Data items:
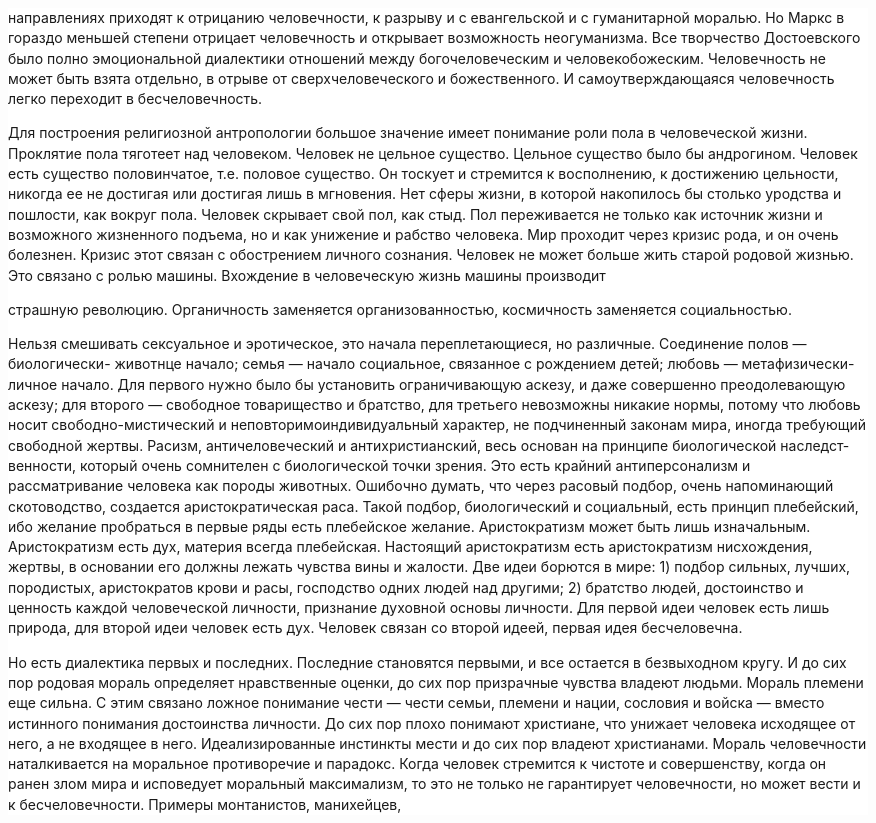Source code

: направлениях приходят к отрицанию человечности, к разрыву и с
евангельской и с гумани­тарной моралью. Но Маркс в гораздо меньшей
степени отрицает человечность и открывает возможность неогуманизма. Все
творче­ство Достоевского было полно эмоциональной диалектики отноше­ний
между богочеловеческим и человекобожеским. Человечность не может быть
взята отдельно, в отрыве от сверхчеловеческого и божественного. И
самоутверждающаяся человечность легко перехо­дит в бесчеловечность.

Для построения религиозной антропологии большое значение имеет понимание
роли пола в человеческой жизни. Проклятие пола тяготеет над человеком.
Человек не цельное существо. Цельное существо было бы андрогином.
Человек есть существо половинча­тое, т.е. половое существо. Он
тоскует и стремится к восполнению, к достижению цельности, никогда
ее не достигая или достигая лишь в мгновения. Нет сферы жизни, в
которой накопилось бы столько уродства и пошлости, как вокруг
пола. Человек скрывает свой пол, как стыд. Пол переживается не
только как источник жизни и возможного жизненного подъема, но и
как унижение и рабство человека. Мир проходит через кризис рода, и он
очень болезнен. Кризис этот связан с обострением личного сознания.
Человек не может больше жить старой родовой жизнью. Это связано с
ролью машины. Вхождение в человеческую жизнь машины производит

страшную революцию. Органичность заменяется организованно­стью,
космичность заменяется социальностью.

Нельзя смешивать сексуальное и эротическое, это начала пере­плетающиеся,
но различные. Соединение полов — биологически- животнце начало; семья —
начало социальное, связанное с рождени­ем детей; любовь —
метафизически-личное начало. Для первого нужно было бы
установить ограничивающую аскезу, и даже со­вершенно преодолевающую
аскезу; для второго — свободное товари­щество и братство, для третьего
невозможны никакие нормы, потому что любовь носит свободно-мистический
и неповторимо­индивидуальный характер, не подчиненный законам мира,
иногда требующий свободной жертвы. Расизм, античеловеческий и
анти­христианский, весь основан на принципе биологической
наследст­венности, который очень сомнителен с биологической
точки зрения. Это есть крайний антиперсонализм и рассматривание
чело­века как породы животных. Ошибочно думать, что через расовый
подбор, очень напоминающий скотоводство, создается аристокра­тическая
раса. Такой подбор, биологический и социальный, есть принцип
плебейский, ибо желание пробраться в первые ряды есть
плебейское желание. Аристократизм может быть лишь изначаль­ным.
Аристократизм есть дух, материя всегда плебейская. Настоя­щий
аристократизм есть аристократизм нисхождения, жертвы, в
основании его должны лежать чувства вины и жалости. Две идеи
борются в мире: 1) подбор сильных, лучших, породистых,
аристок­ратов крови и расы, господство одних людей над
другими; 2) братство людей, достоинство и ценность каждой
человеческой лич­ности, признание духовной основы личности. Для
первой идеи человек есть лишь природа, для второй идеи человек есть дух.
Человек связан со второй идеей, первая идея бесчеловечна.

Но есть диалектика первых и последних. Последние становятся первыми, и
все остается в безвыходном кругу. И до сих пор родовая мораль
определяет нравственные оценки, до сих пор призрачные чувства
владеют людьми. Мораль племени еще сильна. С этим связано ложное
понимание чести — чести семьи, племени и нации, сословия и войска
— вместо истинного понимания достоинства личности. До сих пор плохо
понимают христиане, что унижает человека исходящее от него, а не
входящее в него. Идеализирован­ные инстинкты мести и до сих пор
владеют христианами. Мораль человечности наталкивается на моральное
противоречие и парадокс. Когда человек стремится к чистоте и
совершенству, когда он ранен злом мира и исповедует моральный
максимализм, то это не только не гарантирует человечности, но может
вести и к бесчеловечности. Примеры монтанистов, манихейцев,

...

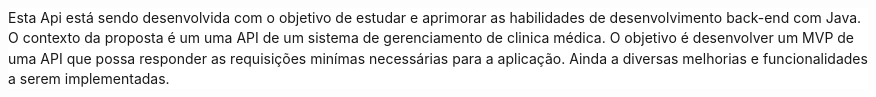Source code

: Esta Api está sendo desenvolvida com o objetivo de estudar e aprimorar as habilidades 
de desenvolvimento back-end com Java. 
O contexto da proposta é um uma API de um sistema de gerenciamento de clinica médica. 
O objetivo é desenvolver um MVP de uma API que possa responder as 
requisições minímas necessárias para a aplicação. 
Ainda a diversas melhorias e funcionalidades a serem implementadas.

--

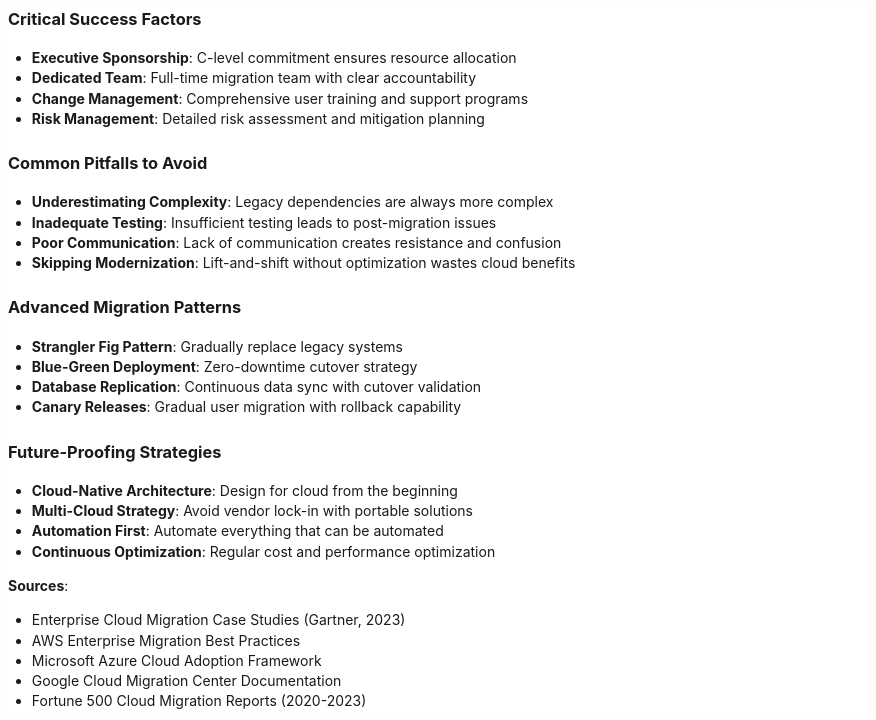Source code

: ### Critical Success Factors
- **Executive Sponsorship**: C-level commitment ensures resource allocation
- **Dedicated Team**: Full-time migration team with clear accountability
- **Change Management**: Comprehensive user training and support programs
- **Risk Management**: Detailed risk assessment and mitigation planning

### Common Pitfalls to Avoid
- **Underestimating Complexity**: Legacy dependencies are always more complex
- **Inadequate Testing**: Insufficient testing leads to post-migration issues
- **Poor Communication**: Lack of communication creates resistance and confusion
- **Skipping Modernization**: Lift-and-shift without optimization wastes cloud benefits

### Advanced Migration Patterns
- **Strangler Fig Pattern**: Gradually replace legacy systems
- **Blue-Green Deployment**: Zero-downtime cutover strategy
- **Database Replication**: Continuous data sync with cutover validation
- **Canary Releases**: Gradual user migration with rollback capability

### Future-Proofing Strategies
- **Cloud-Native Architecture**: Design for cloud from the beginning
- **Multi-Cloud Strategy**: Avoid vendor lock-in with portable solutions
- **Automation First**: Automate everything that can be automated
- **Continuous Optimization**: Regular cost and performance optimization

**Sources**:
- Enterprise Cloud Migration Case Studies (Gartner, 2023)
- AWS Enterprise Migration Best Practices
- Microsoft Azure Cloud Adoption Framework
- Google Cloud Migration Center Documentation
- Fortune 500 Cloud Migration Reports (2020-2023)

ACTION ITEM: Go through the records above and return every line that holds the string "людей".

EXERCISE RESPONSE:
аристок­ратов крови и расы, господство одних людей над
другими; 2) братство людей, достоинство и ценность каждой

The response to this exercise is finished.